The past month or two has been a bit of a heyday for datanode development, and
as I've scrambled to keep up with the various changes, both the difficulty and
importance of maintaining an interface here has been thrown into relief. In
HDFS-5194, amidst a series of fairly mechanical matters, I suggest
qualitatively that the design of FsDatasetSpi is something that could use some
attention. Though myself and other FsDatasetSpi implementors are especially
sensitive to churn along this boundary, pursuing changes that reduce
maintenance costs while preserving an interface that vendors and innovators
could use strikes me as better path for all parties in the long term. (And
with the holidays and large merges behind me, I hope to return to finding ways
of doing that.)
All that said, I half agree with this JIRA. The FsVolumeSpi as an interface
has always struck me as a little odd since it was consumed only by the
FsDatasetImpl and FsDatasetSpi-external components that were specific to the
FsDatasetImpl implementation.

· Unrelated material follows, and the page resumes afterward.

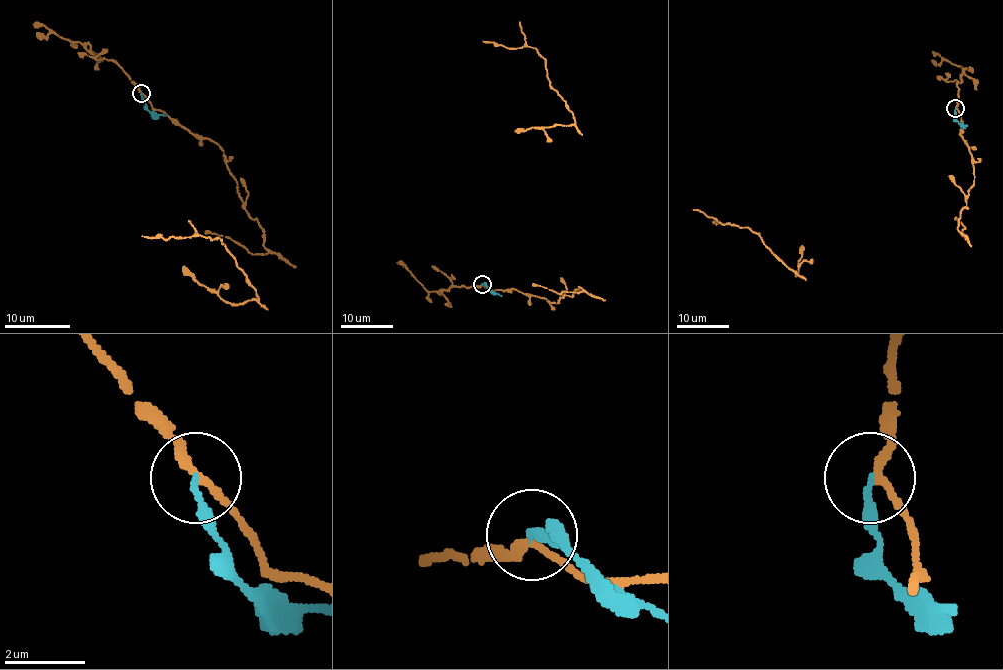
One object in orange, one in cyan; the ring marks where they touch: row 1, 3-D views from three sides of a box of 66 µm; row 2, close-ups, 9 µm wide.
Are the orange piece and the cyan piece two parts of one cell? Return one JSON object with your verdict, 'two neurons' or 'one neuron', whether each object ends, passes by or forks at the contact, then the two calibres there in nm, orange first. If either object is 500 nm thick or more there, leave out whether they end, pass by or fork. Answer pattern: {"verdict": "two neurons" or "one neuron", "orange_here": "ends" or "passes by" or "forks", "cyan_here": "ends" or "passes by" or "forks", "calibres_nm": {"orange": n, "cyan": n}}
{"verdict": "two neurons", "orange_here": "passes by", "cyan_here": "ends", "calibres_nm": {"orange": 180, "cyan": 190}}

In recent weeks it appears to have taken on new
consumers, though, so I need to see if my criticisms of it are still valid.
> Remove the FsDatasetSpi and FsVolumeImpl interfaces
> ---------------------------------------------------
>
> Key: HDFS-5751
> URL: https://issues.apache.org/jira/browse/HDFS-5751
> Project: Hadoop HDFS
> Issue Type: Improvement
> Components: datanode, test
> Affects Versions: 3.0.0
> Reporter: Arpit Agarwal
>
> The in-memory block map and disk interface portions of the DataNode have been
> abstracted out into an {{FsDatasetpSpi}} interface, which further uses
> {{FsVolumeSpi}} to represent individual volumes.

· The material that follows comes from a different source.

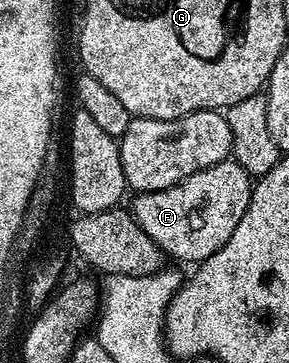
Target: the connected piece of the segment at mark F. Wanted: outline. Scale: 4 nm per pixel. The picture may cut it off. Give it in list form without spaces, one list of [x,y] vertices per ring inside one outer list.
[[[228,158],[184,177],[184,181],[168,189],[135,194],[132,214],[144,233],[169,258],[171,255],[189,265],[197,265],[212,257],[232,237],[236,225],[240,225],[240,217],[248,209],[251,190],[252,176],[233,158]]]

> The abstraction is useful as it allows DataNode tests to use a
> {{SimulatedFSDataset}} which does not write any data to disk. Instead it just
> stores block metadata in memory and returns zeroes for all reads. This is
> useful for both unit testing and for simulating arbitrarily large datanodes
> without having to provision real disk capacity.
> A 'real' DataNode uses {{FsDataSetImpl}}. Both {{FsDatasetImpl}} and
> {{SimulatedFSDataset}} implement {{FsDatasetSpi}}.
> However there are a few problems with this approach:
> # Using the factory class significantly complicates the code flow for the
> common case. This makes the code harder to understand and debug.
> # There is additional burden of maintaining two different dataset
> implementations.
> # Fidelity between the two implementations is poor.
> Instead we can eliminate the SPIs and just hide the disk read/write routines
> with a dependency injection framework like Google Guice.